**Instructions for the task**:
Lines of the material that include the string "depth" should be returned.

**Study material**:
━━━━━━━━━━━━━━━━━━━━
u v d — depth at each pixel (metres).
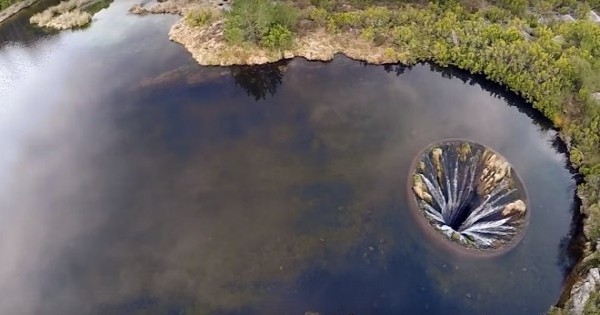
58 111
━━━━━━━━━━━━━━━━━━━━
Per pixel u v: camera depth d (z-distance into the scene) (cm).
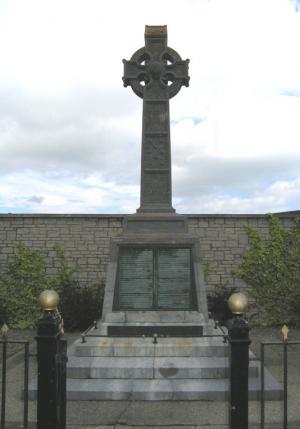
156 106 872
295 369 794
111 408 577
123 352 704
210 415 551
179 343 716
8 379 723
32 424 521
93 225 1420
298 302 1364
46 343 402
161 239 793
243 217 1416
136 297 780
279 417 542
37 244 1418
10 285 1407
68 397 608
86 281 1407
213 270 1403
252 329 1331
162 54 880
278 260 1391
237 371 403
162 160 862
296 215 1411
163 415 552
━━━━━━━━━━━━━━━━━━━━
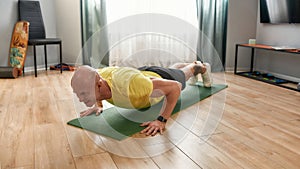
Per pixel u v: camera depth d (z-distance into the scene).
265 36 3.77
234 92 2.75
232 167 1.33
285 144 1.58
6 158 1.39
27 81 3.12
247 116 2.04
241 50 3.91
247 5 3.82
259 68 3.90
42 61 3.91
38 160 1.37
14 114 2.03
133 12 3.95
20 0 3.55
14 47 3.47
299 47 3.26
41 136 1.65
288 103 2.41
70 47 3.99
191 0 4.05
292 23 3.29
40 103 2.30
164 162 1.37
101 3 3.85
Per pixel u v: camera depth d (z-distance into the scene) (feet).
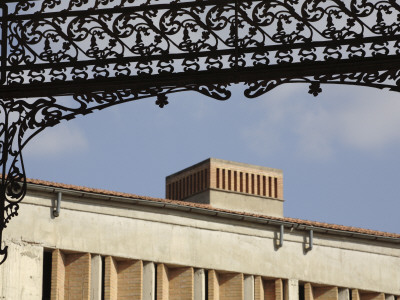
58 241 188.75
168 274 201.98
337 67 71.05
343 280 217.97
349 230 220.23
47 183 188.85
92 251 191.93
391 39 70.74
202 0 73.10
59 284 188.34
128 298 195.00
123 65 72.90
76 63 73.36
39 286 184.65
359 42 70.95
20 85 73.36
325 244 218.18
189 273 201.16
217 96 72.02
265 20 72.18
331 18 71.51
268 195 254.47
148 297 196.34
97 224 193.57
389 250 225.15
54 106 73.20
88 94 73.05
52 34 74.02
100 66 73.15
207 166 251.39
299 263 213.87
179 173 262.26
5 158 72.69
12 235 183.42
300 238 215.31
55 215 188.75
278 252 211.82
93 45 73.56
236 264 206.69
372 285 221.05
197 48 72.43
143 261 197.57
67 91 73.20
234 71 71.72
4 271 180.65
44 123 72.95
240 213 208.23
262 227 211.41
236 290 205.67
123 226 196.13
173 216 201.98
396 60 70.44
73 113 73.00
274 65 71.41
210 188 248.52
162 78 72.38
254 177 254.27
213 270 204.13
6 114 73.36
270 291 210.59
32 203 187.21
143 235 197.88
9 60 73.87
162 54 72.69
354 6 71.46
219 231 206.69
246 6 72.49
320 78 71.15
━━━━━━━━━━━━━━━━━━━━
**Response to this exercise**:
u v d — depth at each pixel (metres).
Per pixel u v: camera depth d (z-distance into the scene) (cm).
Per pixel u v: camera depth d (z-distance into the scene).
Per pixel u v: camera depth d (z-distance into the scene) (feet).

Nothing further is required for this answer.